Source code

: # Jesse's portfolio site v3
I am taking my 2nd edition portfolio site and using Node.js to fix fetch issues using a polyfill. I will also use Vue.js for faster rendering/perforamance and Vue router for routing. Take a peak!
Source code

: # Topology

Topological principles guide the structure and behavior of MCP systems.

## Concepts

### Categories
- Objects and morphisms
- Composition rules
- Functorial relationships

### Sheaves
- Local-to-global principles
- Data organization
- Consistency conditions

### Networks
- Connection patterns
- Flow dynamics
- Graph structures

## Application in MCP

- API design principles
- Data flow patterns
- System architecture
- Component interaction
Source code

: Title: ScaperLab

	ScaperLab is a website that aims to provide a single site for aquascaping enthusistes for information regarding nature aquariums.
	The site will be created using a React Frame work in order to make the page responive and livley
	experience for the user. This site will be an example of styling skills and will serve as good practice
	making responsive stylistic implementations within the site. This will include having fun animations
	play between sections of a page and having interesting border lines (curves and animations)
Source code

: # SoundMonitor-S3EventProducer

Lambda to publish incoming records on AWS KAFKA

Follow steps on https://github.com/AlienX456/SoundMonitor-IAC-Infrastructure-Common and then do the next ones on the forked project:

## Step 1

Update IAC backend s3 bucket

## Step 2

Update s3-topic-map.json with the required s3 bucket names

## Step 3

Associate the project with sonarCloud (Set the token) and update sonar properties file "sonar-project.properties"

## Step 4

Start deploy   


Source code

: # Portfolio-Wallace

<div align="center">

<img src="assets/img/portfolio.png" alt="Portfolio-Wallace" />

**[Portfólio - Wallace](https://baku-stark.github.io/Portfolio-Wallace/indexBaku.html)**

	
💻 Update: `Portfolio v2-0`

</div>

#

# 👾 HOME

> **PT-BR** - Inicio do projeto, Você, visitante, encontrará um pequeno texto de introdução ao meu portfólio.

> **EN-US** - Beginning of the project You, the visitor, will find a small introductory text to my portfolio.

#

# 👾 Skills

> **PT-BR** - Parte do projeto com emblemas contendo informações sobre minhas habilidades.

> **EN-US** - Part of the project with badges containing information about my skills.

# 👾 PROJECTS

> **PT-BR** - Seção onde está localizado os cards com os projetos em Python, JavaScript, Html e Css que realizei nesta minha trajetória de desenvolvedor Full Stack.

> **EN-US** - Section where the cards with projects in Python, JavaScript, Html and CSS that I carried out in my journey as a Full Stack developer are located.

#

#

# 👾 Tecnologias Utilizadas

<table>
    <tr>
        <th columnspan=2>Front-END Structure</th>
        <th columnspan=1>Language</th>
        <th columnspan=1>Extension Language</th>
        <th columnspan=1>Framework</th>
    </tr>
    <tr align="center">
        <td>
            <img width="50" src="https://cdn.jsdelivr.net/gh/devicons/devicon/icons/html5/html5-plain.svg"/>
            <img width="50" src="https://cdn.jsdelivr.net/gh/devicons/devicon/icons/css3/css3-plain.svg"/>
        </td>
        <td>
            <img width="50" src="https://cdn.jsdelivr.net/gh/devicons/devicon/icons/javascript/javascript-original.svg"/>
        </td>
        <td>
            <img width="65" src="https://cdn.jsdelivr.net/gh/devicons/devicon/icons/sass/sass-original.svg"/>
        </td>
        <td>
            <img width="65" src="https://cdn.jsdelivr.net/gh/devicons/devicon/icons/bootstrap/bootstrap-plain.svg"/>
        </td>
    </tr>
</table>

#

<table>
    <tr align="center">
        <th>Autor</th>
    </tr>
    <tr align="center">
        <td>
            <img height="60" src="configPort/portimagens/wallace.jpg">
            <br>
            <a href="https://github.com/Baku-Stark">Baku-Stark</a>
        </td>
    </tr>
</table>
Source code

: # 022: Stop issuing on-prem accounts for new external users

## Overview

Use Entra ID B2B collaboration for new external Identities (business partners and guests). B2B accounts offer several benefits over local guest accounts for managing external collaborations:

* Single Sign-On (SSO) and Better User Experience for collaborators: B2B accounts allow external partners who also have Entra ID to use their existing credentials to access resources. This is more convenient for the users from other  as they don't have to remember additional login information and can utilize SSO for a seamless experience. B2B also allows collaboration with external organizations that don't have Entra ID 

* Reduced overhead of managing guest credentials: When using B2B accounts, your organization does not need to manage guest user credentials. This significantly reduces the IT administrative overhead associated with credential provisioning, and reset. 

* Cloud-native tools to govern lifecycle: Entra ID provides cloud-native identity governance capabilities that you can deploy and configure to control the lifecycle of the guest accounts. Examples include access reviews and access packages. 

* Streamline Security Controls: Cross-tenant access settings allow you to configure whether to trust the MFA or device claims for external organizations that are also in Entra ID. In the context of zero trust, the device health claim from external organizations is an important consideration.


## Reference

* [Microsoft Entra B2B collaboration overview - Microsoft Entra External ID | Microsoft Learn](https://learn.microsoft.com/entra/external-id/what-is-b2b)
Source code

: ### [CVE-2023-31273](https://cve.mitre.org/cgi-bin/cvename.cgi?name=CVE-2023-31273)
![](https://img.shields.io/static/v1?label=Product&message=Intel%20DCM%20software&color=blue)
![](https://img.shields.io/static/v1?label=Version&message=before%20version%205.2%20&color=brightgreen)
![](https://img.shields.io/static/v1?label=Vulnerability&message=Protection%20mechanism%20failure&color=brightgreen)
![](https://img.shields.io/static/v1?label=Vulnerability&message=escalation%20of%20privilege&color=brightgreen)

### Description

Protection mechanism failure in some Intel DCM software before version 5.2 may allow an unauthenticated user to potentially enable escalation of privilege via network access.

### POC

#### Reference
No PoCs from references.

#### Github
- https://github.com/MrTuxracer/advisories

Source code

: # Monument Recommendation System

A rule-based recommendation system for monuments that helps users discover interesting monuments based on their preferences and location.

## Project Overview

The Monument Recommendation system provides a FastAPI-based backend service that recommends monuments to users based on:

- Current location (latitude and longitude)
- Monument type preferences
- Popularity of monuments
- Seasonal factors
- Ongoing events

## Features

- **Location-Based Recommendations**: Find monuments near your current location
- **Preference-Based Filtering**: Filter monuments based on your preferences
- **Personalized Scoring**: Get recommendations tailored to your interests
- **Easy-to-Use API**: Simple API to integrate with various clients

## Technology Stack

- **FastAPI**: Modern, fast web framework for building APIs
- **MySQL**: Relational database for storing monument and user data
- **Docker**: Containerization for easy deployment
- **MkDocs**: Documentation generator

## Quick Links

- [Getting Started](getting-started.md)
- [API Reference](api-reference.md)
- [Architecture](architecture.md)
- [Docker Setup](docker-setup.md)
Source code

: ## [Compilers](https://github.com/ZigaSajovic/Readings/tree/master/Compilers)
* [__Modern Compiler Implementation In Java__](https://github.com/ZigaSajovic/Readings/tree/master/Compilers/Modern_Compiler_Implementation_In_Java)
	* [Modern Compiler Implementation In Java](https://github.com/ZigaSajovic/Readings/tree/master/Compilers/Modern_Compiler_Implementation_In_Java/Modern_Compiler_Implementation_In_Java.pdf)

◆ **Problem to solve**: Return every line from the entries above that contains the word "animations".

◆ **Problem solution**:
	making responsive stylistic implementations within the site. This will include having fun animations
	play between sections of a page and having interesting border lines (curves and animations)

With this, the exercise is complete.